— START OF Data entries —
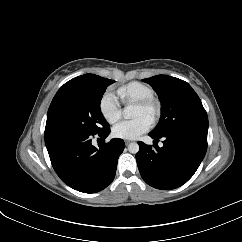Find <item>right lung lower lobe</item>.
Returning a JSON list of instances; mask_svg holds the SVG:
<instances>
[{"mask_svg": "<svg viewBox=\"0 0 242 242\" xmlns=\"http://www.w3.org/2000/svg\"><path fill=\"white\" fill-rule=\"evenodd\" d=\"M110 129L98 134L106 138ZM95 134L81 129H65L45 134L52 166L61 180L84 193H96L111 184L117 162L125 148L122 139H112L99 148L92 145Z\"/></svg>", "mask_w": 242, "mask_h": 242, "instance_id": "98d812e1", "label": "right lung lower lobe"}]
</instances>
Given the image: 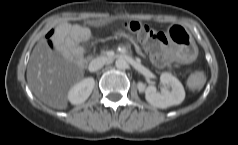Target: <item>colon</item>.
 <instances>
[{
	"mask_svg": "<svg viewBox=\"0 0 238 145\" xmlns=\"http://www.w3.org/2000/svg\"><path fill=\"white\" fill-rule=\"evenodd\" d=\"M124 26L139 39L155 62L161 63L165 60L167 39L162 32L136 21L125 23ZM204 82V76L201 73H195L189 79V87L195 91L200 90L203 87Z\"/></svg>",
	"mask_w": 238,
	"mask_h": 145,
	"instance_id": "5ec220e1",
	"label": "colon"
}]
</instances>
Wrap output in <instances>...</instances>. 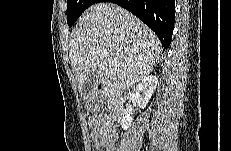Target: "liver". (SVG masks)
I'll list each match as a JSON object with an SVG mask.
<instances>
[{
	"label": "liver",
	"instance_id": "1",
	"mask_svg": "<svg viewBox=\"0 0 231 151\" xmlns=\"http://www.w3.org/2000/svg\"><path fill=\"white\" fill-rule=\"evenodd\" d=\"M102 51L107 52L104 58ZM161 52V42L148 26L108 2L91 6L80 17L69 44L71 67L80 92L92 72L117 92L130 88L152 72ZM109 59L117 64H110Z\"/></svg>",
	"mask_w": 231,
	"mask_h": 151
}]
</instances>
— END OF Data entries —
— START OF Data entries —
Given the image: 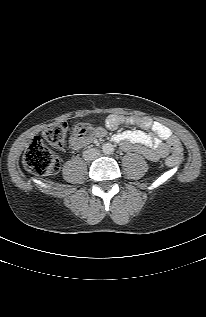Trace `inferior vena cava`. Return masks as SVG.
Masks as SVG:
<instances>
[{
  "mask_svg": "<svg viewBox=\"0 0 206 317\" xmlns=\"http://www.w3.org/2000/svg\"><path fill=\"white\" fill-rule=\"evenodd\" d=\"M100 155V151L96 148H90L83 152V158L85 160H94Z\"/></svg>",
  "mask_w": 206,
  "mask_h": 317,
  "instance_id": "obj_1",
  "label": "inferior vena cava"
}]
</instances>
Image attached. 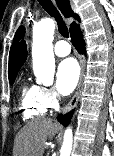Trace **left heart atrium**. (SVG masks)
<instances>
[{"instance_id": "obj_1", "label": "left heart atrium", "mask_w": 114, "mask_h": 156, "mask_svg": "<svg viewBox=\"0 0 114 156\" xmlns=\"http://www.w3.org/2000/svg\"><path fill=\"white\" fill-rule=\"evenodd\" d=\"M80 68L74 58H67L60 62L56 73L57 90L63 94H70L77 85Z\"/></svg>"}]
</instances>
— END OF Data entries —
— START OF Data entries —
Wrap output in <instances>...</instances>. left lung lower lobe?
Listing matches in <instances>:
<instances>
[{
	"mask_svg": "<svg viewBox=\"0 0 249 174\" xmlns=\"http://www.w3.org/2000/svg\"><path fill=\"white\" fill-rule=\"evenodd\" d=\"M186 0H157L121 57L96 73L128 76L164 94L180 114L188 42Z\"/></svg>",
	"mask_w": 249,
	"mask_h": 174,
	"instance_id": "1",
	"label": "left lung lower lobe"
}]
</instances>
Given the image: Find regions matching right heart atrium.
— END OF Data entries —
Short problem:
Which lines of the items above contain the string "evenodd"? Pull out each of them, treating case as significant.

Final result:
[{"mask_svg": "<svg viewBox=\"0 0 242 242\" xmlns=\"http://www.w3.org/2000/svg\"><path fill=\"white\" fill-rule=\"evenodd\" d=\"M110 129L98 134L106 138ZM95 134L81 129H65L45 134L52 166L61 180L84 193H96L111 184L117 162L125 148L122 139H112L99 148L92 145Z\"/></svg>", "mask_w": 242, "mask_h": 242, "instance_id": "98d812e1", "label": "right lung lower lobe"}]
	"mask_svg": "<svg viewBox=\"0 0 238 145\" xmlns=\"http://www.w3.org/2000/svg\"><path fill=\"white\" fill-rule=\"evenodd\" d=\"M124 26L139 39L155 62L161 63L165 60L167 39L162 32L136 21L125 23ZM204 82V76L201 73H195L189 79V87L195 91L200 90L203 87Z\"/></svg>",
	"mask_svg": "<svg viewBox=\"0 0 231 151\" xmlns=\"http://www.w3.org/2000/svg\"><path fill=\"white\" fill-rule=\"evenodd\" d=\"M102 51L107 52L104 58ZM161 52V42L148 26L108 2L91 6L80 17L69 44L71 67L80 92L92 72L117 92L130 88L152 72ZM109 59L117 64H110Z\"/></svg>",
  "mask_svg": "<svg viewBox=\"0 0 206 317\" xmlns=\"http://www.w3.org/2000/svg\"><path fill=\"white\" fill-rule=\"evenodd\" d=\"M100 155V151L96 148H90L83 152V158L85 160H94Z\"/></svg>",
[{"instance_id": "obj_1", "label": "left heart atrium", "mask_w": 114, "mask_h": 156, "mask_svg": "<svg viewBox=\"0 0 114 156\" xmlns=\"http://www.w3.org/2000/svg\"><path fill=\"white\" fill-rule=\"evenodd\" d=\"M80 68L74 58H67L60 62L56 73L57 90L63 94H70L77 85Z\"/></svg>"}]
	"mask_svg": "<svg viewBox=\"0 0 249 174\" xmlns=\"http://www.w3.org/2000/svg\"><path fill=\"white\" fill-rule=\"evenodd\" d=\"M186 0H157L121 57L96 73L128 76L164 94L180 114L188 42Z\"/></svg>",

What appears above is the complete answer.